### Document section
— Start —

However, the Supreme Court has not barred media
ride-alongs altogether. There appears to be no constitutional problem with
having the media accompany law enforcement officials on regular patrols and even
on the execution of warrants up to the private property line of the target. A
public sidewalk in front of the targeted house remains public, allowing the
media to obtain a front-row seat for the events in question without crossing the
privacy threshold. Similarly, if a suspect is arrested, the journey back to the
station should be fair game for media coverage.
The Hanlon and Wilson cases have
brought into plain focus the fact that Fourth Amendment privacy rights can clash
with First Amendment newsgathering rights. Certainly, the media has a critical
role to play in keeping the public informed about law enforcement activity, a
task it cannot perform if journalists are restricted to collecting facts from
standard police reports. Reporters and photographers need to be on the spot,
asking questions and reporting what they see as it happens. Going too far in
muzzling the media by threats of liability deviates from the longstanding
principle that government may not limit "the stock of information from which
members of the public may draw." Richmond Newspapers, Inc. v. Virginia,
448 U.S. 555, 576 (1980).
A decline in public awareness and oversight of law
enforcement activity reduces the ability of the public to participate
meaningfully in what has become an increasingly vital societal function.
Limiting media coverage of law enforcement activity beyond what is necessary to
protect privacy rights may widen the gulf between governed and government,
thereby jeopardizing the very rights that privacy advocates seek to protect.

— End —

### What you will do
[1] In the passage on media ride-alongs, what public place lets the media watch a warrant being executed without crossing the privacy threshold?
[2] Pick up the passage on media ride-alongs right after its final sentence and carry it forward.

### Information provided
— Start —

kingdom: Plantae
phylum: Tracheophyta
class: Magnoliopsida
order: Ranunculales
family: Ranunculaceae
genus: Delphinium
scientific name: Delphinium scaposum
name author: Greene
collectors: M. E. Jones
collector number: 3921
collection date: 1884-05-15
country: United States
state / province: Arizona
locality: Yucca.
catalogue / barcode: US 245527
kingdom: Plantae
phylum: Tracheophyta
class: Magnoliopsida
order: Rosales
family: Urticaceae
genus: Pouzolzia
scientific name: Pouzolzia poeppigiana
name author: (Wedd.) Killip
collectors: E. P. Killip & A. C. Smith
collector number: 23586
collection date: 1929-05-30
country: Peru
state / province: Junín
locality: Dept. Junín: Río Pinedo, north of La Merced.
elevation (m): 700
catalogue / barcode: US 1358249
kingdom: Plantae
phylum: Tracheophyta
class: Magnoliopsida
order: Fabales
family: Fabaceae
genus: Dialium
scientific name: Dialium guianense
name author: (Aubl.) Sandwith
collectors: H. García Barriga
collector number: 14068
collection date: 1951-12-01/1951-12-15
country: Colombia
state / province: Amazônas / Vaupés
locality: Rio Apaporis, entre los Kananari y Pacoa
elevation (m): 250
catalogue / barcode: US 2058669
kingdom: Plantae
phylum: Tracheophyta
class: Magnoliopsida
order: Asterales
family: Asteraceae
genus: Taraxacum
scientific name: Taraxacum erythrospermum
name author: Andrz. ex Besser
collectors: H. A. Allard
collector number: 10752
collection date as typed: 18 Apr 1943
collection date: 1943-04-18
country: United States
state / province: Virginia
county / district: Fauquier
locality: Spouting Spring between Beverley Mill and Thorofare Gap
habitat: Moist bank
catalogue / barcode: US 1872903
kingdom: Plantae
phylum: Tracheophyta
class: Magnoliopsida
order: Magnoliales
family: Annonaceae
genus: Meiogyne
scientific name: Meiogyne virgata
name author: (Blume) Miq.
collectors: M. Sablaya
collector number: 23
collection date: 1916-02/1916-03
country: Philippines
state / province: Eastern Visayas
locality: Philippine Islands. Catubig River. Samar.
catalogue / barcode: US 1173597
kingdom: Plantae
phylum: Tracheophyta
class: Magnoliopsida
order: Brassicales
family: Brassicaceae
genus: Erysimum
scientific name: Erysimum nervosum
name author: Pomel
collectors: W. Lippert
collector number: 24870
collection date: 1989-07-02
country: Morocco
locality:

— End —

### Answer list
[1] The public sidewalk in front of the targeted house.

[2]
Indeed, shining the bright light of media coverage on law enforcement often
serves to expand, not diminish, constitutional rights. As the Supreme Court
repeatedly has explained, "the opportunity for free political discussion" best
ensures a government that is "responsive to the will of the people." New York
Times v. Sullivan, 376 U.S. 254, 269 (1964).
The Court’s resolution of the issues in Hanlon
and Wilson does not in itself conflict with these fundamental "free
press" principles. The extent of the media intrusions in those cases provided
enough of an opportunity for the Supreme Court to enact some limiting principle
against overzealous coverage. The task now is to ensure that media outlets, law
enforcement agencies, and the courts develop rational standards to balance the
increasingly complex relationship between law enforcement, newsgathering, an
informed public, and privacy.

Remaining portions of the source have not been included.